Julia Version 1.2.0-DEV.376
Commit de48421024 (2019-02-25 22:13 UTC)
Platform Info:
  OS: macOS (x86_64-apple-darwin14.5.0)
  CPU: Intel(R) Core(TM) i5-7360U CPU @ 2.30GHz
  LIBM: libopenlibm
  LLVM: libLLVM-6.0.1 (ORCJIT, skylake)


If compute speed is relatively slower compared to memory then perhaps multithreading gives you a speedup.
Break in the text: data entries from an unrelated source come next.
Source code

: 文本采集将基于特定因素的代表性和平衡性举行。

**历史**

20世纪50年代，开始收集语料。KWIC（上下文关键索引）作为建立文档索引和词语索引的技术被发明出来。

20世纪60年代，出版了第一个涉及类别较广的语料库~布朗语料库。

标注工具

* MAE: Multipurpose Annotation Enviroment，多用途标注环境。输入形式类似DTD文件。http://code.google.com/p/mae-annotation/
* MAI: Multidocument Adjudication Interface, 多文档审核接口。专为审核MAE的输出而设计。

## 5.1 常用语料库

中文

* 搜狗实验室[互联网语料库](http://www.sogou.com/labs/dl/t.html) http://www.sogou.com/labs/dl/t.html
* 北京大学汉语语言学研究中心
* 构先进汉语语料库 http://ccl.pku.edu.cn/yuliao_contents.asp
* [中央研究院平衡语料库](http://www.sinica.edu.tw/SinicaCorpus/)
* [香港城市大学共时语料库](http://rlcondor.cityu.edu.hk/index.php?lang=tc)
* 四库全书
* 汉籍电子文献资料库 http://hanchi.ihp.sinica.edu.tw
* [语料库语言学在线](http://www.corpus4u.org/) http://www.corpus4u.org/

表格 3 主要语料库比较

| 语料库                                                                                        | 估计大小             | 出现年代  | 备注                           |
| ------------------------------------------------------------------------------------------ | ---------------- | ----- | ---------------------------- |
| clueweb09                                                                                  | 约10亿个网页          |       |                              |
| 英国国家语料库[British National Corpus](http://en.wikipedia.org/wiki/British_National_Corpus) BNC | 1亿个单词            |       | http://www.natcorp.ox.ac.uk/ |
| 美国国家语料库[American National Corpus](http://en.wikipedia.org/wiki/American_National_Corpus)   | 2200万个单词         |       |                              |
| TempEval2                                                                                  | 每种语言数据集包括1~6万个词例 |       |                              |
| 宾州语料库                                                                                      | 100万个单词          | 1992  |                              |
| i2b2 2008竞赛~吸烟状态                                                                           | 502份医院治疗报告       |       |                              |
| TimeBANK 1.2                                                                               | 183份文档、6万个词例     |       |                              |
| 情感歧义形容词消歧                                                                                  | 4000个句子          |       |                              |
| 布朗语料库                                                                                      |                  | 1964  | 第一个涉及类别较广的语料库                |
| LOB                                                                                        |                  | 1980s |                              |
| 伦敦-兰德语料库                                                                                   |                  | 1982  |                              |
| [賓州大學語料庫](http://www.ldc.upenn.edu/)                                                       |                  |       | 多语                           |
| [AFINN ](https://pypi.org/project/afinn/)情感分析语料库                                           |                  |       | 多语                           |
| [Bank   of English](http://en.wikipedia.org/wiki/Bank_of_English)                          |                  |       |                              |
Indeed, this problem is very amenable to parallelization:

function dot_threaded(x, y; N = Threads.nthreads())
    M = length(x)
    @assert M == length(y)
    z = one(eltype(x)) / one(eltype(y))
    acc = zeros(typeof(z), N)
    Threads.@threads for t = 1:N
        s = zero(z)
        @inbounds @simd for i = M*(t-1)÷N+1 : M*t÷N
            s += x[i] / y[i]
        acc[t] = s
    return sum(acc)


julia> x, y = 1:2 .|>_-> randn(100_000) .+ 100;

julia> @btime dot_inv($x, $y) # "f" from above: dot(x, inv.(y))
  74.980 μs (2 allocations: 781.33 KiB)

julia> @btime dot_simd($x, $y) # kristoffer's "h" from above
  57.328 μs (0 allocations: 0 bytes)

julia> @btime dot_threaded($x, $y)
  15.452 μs (5 allocations: 240 bytes)

julia> 57.328 / 15.452

julia> Threads.nthreads()

With that said, I generally don’t think it’s a good idea to parallelize your inner-most loops this way. It tends to lead to complex bug-fraught code, and poor overall parallelization. I think parallelization is better applied on as coarse of a level as possible.